TASK PROMPT
Only one stretch of the data below is wanted: the lines from the one with "口鼻生疮。肾疳亦名急疳。极瘦疮疥。亦名骨疳。喜卧冷地。" through the one with "庄氏家传曰。第一候。泻脓血。", repeated exactly.
§
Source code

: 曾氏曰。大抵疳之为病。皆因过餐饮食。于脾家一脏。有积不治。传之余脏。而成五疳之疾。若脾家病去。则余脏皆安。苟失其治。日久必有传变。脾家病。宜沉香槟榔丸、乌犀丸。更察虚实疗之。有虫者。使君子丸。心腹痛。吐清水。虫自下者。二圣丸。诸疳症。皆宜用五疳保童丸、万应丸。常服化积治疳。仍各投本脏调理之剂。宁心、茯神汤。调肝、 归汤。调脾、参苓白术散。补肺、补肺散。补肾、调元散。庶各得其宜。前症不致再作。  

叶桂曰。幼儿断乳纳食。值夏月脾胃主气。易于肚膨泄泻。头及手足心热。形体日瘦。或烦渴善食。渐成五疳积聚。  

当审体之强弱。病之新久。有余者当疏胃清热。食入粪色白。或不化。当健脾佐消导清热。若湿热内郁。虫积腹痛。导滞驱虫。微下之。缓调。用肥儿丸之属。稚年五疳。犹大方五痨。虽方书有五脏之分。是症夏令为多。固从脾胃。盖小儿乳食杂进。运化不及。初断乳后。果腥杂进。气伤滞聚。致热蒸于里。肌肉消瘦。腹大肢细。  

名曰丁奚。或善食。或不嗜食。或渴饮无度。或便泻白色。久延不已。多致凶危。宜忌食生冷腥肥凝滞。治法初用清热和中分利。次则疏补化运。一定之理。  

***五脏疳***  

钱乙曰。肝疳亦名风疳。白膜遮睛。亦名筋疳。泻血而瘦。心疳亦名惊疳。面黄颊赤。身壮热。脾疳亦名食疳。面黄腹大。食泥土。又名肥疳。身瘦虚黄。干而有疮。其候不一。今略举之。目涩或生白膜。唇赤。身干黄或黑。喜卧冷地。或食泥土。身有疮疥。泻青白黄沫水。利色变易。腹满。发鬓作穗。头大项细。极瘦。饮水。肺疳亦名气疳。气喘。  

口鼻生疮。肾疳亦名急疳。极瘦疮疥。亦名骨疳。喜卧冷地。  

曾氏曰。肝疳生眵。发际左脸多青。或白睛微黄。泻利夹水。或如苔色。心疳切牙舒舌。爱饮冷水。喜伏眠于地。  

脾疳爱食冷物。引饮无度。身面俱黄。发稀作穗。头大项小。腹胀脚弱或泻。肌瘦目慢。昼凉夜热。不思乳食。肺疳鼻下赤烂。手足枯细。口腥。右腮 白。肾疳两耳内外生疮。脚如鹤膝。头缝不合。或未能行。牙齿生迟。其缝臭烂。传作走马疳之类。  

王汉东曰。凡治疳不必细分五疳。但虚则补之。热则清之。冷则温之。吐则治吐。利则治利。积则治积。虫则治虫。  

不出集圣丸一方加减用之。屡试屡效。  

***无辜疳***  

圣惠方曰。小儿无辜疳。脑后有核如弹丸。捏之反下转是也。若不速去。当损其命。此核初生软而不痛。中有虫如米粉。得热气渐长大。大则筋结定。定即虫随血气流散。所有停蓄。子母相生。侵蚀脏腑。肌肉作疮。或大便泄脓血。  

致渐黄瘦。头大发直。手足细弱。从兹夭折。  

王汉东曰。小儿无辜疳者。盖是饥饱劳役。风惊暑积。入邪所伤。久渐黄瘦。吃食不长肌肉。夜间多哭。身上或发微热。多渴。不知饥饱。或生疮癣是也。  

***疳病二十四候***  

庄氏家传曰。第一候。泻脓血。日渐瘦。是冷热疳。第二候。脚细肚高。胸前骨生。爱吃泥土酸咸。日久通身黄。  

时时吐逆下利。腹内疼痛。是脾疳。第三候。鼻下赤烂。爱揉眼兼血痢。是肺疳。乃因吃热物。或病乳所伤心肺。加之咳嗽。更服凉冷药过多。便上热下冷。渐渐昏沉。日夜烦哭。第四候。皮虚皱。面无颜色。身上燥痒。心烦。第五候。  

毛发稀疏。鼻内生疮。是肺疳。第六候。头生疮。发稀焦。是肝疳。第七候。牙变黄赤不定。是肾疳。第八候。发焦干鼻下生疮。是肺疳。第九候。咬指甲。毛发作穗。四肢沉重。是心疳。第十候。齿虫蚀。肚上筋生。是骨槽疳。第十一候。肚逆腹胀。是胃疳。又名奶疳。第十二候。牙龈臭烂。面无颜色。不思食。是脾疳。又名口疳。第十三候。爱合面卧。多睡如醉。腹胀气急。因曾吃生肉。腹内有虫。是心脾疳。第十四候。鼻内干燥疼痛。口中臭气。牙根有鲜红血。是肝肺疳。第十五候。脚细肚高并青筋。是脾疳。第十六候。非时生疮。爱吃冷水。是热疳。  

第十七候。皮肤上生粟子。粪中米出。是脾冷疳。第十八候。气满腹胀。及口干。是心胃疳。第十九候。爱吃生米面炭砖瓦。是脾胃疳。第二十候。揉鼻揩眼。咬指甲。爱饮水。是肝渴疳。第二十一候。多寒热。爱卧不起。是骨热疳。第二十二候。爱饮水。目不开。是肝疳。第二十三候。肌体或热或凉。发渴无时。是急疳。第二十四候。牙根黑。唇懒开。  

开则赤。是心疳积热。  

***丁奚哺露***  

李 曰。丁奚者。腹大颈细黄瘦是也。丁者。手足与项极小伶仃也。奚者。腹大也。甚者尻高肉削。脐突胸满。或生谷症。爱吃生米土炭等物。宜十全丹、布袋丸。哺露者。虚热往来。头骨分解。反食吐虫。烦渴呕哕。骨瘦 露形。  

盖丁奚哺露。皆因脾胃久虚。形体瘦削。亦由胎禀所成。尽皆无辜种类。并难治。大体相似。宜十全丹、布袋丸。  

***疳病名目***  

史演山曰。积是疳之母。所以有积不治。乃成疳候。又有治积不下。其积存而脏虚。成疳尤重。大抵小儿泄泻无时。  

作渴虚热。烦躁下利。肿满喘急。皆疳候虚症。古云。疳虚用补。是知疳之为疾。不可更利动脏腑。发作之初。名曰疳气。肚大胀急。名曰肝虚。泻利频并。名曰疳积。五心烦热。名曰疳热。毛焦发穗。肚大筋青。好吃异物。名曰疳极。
§
RESULT FOR THIS EXERCISE
口鼻生疮。肾疳亦名急疳。极瘦疮疥。亦名骨疳。喜卧冷地。  

曾氏曰。肝疳生眵。发际左脸多青。或白睛微黄。泻利夹水。或如苔色。心疳切牙舒舌。爱饮冷水。喜伏眠于地。  

脾疳爱食冷物。引饮无度。身面俱黄。发稀作穗。头大项小。腹胀脚弱或泻。肌瘦目慢。昼凉夜热。不思乳食。肺疳鼻下赤烂。手足枯细。口腥。右腮 白。肾疳两耳内外生疮。脚如鹤膝。头缝不合。或未能行。牙齿生迟。其缝臭烂。传作走马疳之类。  

王汉东曰。凡治疳不必细分五疳。但虚则补之。热则清之。冷则温之。吐则治吐。利则治利。积则治积。虫则治虫。  

不出集圣丸一方加减用之。屡试屡效。  

***无辜疳***  

圣惠方曰。小儿无辜疳。脑后有核如弹丸。捏之反下转是也。若不速去。当损其命。此核初生软而不痛。中有虫如米粉。得热气渐长大。大则筋结定。定即虫随血气流散。所有停蓄。子母相生。侵蚀脏腑。肌肉作疮。或大便泄脓血。  

致渐黄瘦。头大发直。手足细弱。从兹夭折。  

王汉东曰。小儿无辜疳者。盖是饥饱劳役。风惊暑积。入邪所伤。久渐黄瘦。吃食不长肌肉。夜间多哭。身上或发微热。多渴。不知饥饱。或生疮癣是也。  

***疳病二十四候***  

庄氏家传曰。第一候。泻脓血。日渐瘦。是冷热疳。第二候。脚细肚高。胸前骨生。爱吃泥土酸咸。日久通身黄。  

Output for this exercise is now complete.